Les élections sont l’occasion pour les partis de présenter des programmes électoraux aussi alléchants les uns que les autres, nourris de moult promesses électorales. Cette année 2021, elles sont même d’une générosité inégalée. En voici un petit échantillon : augmenter le taux de croissance de 3% (actuellement) à 6% en fin de législature, ramener le taux de chômage à 8% (au lieu de 12 %), faire passer le budget consacré à la santé de 5,7% du produit intérieur brut à 12%, sortir un million de familles de la pauvreté, etc.
Tenir ces promesses électorales risque toutefois de relever du vœu pieux, du moins si deux conditions ne sont pas réunies. D’abord la disponibilité de l’espace budgétaire (“fiscal space” ou marge de manœuvre budgétaire qui permet au gouvernement de fournir des ressources à des postes et secteurs dans des conditions soutenables) nécessaire à cet égard ; ensuite l’émergence d’élites politiques à même de mettre en œuvre ces promesses sur les plans législatif et réglementaire. Or, au vu des données disponibles, rien ne garantit que ces conditions sont réunies dans le contexte économique et politique actuel.

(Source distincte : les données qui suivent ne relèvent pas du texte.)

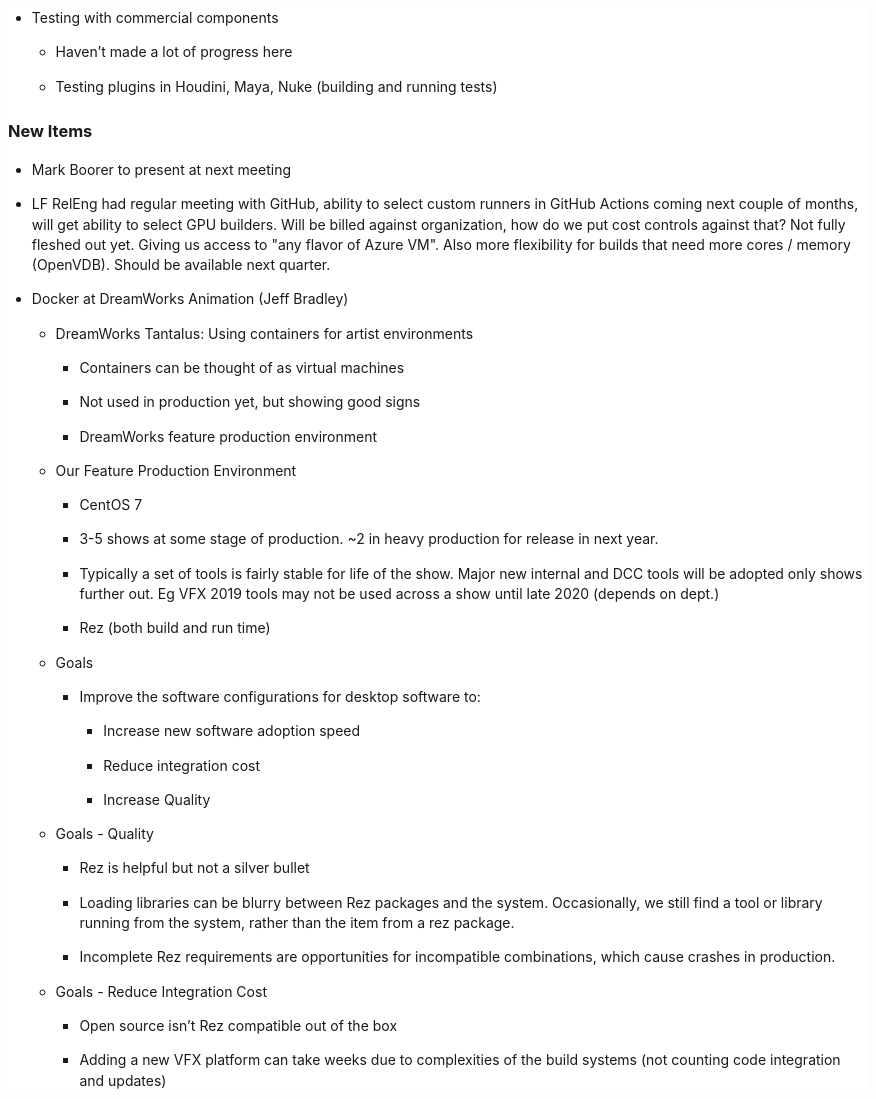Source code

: * Testing with commercial components

    * Haven’t made a lot of progress here

    * Testing plugins in Houdini, Maya, Nuke (building and running tests)

### New Items

* Mark Boorer to present at next meeting

* LF RelEng had regular meeting with GitHub, ability to select custom runners in GitHub Actions coming next couple of months, will get ability to select GPU builders. Will be billed against organization, how do we put cost controls against that? Not fully fleshed out yet. Giving us access to "any flavor of Azure VM". Also more flexibility for builds that need more cores / memory (OpenVDB). Should be available next quarter.

* Docker at DreamWorks Animation (Jeff Bradley)

    * DreamWorks Tantalus: Using containers for artist environments

        * Containers can be thought of as virtual machines

        * Not used in production yet, but showing good signs

        * DreamWorks feature production environment

    * Our Feature Production Environment

        * CentOS 7

        * 3-5 shows at some stage of production. ~2 in heavy production for release in next year.

        * Typically a set of tools is fairly stable for life of the show. Major new internal and DCC tools will be adopted only shows further out. Eg VFX 2019 tools may not be used across a show until late 2020 (depends on dept.)

        * Rez (both build and run time)

    * Goals

        * Improve the software configurations for desktop software to:

            * Increase new software adoption speed

            * Reduce integration cost

            * Increase Quality

    * Goals - Quality

        * Rez is helpful but not a silver bullet

        * Loading libraries can be blurry between Rez packages and the system. Occasionally, we still find a tool or library running from the system, rather than the item from a rez package.

        * Incomplete Rez requirements are opportunities for incompatible combinations, which cause crashes in production.

    * Goals - Reduce Integration Cost

        * Open source isn’t Rez compatible out of the box

        * Adding a new VFX platform can take weeks due to complexities of the build systems (not counting code integration and updates)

De ce point de vue, deux obstacles majeurs risquent de renvoyer ces promesses électorales aux calendes grecques. Le premier : les engagements pris par le Maroc vis-à-vis du Fonds monétaire international (FMI) suite à l’obtention d’une ligne de précaution et de liquidité (LPL) de près de 3 milliards de dollars, ligne qui a été entièrement mobilisée par le Maroc pour faire face à la crise sanitaire du Covid-19. Cette dernière a eu pour effet de creuser le déficit budgétaire (plus de 6% par rapport au produit intérieur brut en 2020) et d’augmenter sensiblement le taux d’endettement (76% du PIB sans prendre en compte la dette contractée par les entreprises publiques et les collectivités territoriales).
La camisole FMI
“Le prochain gouvernement se retrouvera ainsi pieds et poings liés, ne disposant pratiquement d’aucune marge de manœuvre lui permettant de mettre en oeuvre les promesses prodiguées à gauche et à droite durant la campagne”
En conséquence, le FMI considère que le Maroc devrait donner la priorité à la réduction du déficit budgétaire et de l’endettement, réduction qui passe selon ses préconisations classiques par l’adoption d’une politique budgétaire d’austérité. Il faut donc s’attendre à ce que des mesures déjà prises par le passé, telles que la compression de la masse salariale, la suppression de la subvention aux carburants et autres produits de première nécessité, l’augmentation de la taxe sur la valeur ajoutée (la TVA) sous couvert de simplification d’un système de taux complexe, la reprise des opérations de privatisation et le recours aux partenariats publics-privés, le gel ou la diminution des dépenses d’équipement, etc., soient reconduites et amplifiées.
La lettre de cadrage de la loi de finances pour l’année 2022 prévoit par exemple que les investissements publics se limiteront à des opérations de rationalisation, sans plus. Le prochain gouvernement se retrouvera ainsi pieds et poings liés, ne disposant pratiquement d’aucune marge de manœuvre lui permettant de faciliter la mise en œuvre des promesses prodiguées à gauche et à droite durant la campagne électorale.
Un deuxième obstacle dirimant qui incite à douter du sérieux et de la faisabilité des promesses électorales réside dans la nature problématique des candidats qui aspirent à obtenir la confiance des électeurs et des électrices. En commençant par la présence en force d’hommes d’affaires (notamment des promoteurs immobiliers, des entrepreneurs, de grands agriculteurs), associée au recours à volonté à l’argent afin d’obtenir les faveurs (électorales) des couches sociales déshéritées et/ou “convaincre” des citoyens et citoyennes de se porter candidats sur les listes de tel ou tel parti. Avec la forte transhumance des parlementaires et des élus locaux sortants, ce sont autant de facteurs qui risquent de dévoyer les institutions élues de leur rôle et de leur finalité démocratique.
Perpétuer le capitalisme de connivence
Ces pratiques malsaines risquent également d’enraciner le capitalisme de connivence et la recherche de rentes dans le paysage institutionnel marocain, tout en bloquant les réformes visant à promouvoir les valeurs de justice sociale, d’équité et d’égalité. Leur prolifération trahit également les défaillances de plusieurs partis politiques qui se sont transformés en “boutiques électorales”, abandonnant par là même leurs rôles d’encadrement de la population et d’intermédiation politique et citoyenne.
Dans ces conditions, il n’est guère surprenant que la défiance vis-à-vis de la classe politique s’accentue de jour en jour et que la vraie politique – celle qui vise à changer le rapport de forces pour réaliser le changement démocratique – tende à s’exercer ailleurs, c’est-à-dire dans la rue et par les mouvements sociaux.